Information provided –

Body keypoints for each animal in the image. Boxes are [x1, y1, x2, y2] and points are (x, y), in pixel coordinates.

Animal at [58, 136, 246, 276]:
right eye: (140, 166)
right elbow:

* * *

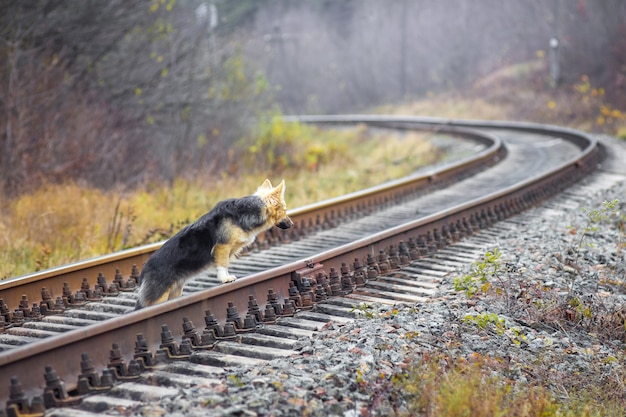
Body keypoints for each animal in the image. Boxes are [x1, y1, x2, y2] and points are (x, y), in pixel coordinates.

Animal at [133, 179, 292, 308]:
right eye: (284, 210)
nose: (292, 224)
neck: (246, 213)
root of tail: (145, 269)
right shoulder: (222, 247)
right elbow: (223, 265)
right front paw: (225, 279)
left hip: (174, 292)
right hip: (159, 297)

Goal of the exercise – Within the listing above, give again exactly every line from the line with "right eye: (284, 210)" through the line with "right hip: (159, 297)", both included, and no other line.

Answer section –
right eye: (284, 210)
nose: (292, 224)
neck: (246, 213)
root of tail: (145, 269)
right shoulder: (222, 247)
right elbow: (223, 265)
right front paw: (225, 279)
left hip: (174, 292)
right hip: (159, 297)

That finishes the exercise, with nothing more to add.